Drain off all but 1-2 tablespoons of the oil in the pan, and add the chopped onion and garlic. Sauté gently over medium-low heat until the onion begins to turn golden. Scrape up the browned bits of chicken on the bottom of the pan with a wooden spoon. Add the wine and bring to a boil to deglaze the pan (making sure to scrape the bottom of the pan thoroughly) then reduce the heat and simmer for five minutes. Place the chicken pieces into your slow cooker, and pour the onion-wine mixture over. Add the chicken stock, the prunes, and the kumquats. Cook on low heat for six hours. About 30 minutes before serving, add the olives, and bring up to high heat for 30 minutes. Remove the chicken pieces to a deep platter and spoon the remaining sauce and fruit mixture over. Sprinkle with the parsley before serving.
adapted from Sunday Suppers at Lucques by Suzanne Goin (Knopf, 2005)
3 dried ancho chiles, seeded, stems removed
2 dried pasilla chiles, seeded, stems removed
1/3 cup canned crushed plum tomatoes
1/2 teaspoon cumin seeds
1 clove garlic, chopped
1 teaspoon smoked paprika (hot, not sweet)
1 pinch cayenne pepper
1/2 teaspoon sherry vinegar
1/2 cup extra virgin olive oil
juice of 1/2 lemon
coarse salt and freshly ground pepper
Toast the chiles in a dry skillet over medium high heat for three or four minutes, until they become fragrant and start to change color (don’t let them burn.)

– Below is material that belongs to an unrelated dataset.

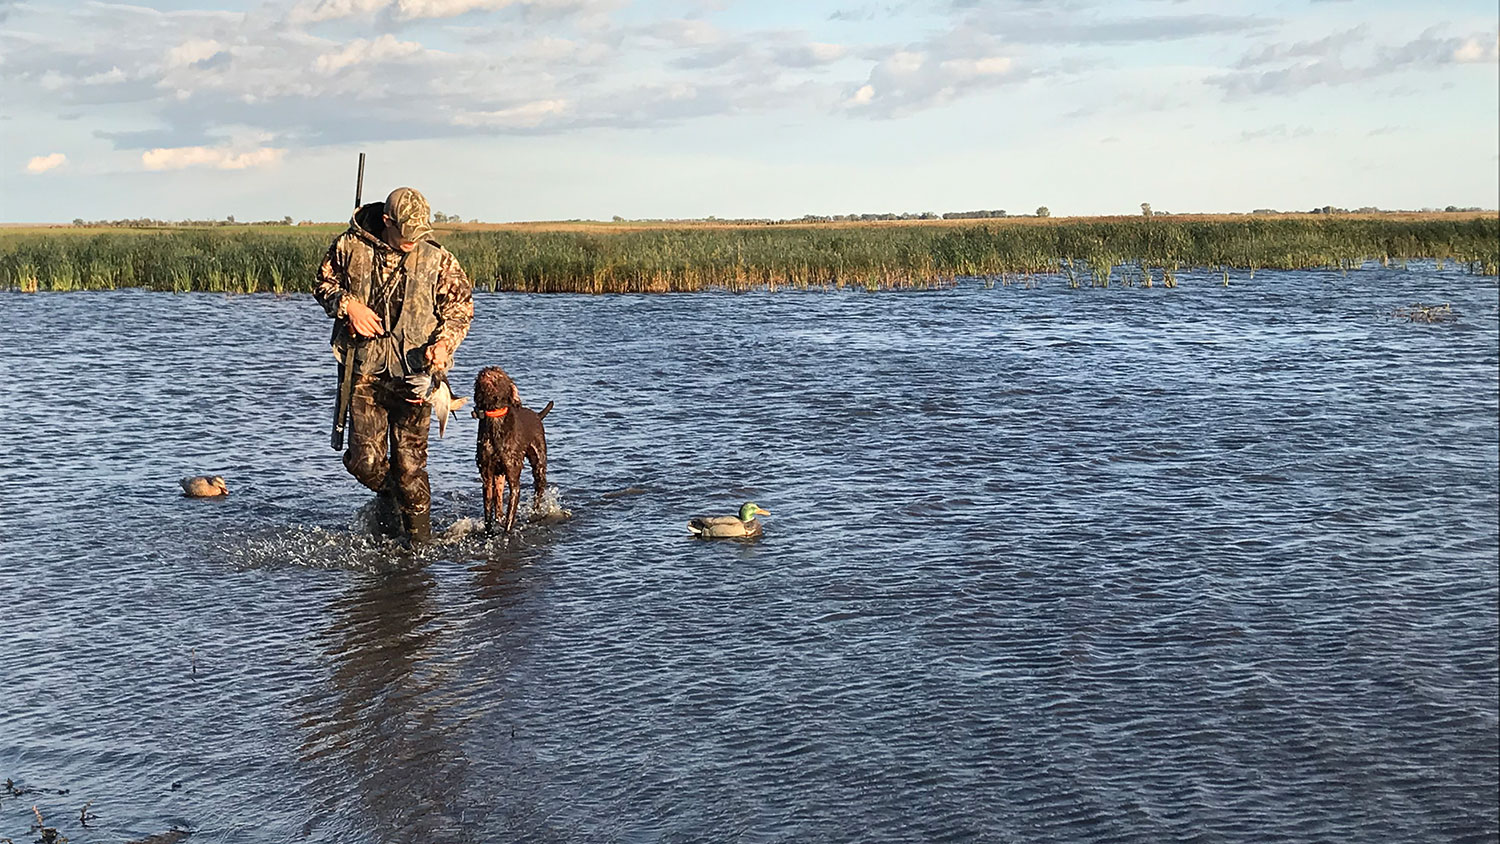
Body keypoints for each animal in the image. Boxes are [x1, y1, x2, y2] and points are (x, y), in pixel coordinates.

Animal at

Place the chiles in a heatproof bowl and cover with nearly-boiling water. Soak for fifteen minutes. Drain well, and place in the bowl of a food processor.
Return the skillet to the stove and add the tomatoes. Cook over medium heat for several minutes, until the tomato starts to bubble and thicken and darkens just a bit. Add the tomato to the food processor.
In a second skillet (or the first one, if you’ve taken the time to wash it already!) toast the cumin seeds for two or three minutes, until they become fragrant and darken just a bit. Grind them finely in a mortar and pestle.
Add the ground cumin, the garlic, the paprika, the cayenne, the sherry vinegar and a teaspoon of salt to the food processor and pulse to blend thoroughly.
Add the olive oil in a steady stream with the motor running until you have a smooth paste.
Add the lemon juice, and pulse once or twice to combine.
Taste for seasoning and add salt and pepper as necessary—the flavor should be warm, garlicky and spicy, but not burning hot. The sauce keeps well in the refrigerator in a tightly sealed container. If it separates before serving, just stir it a bit.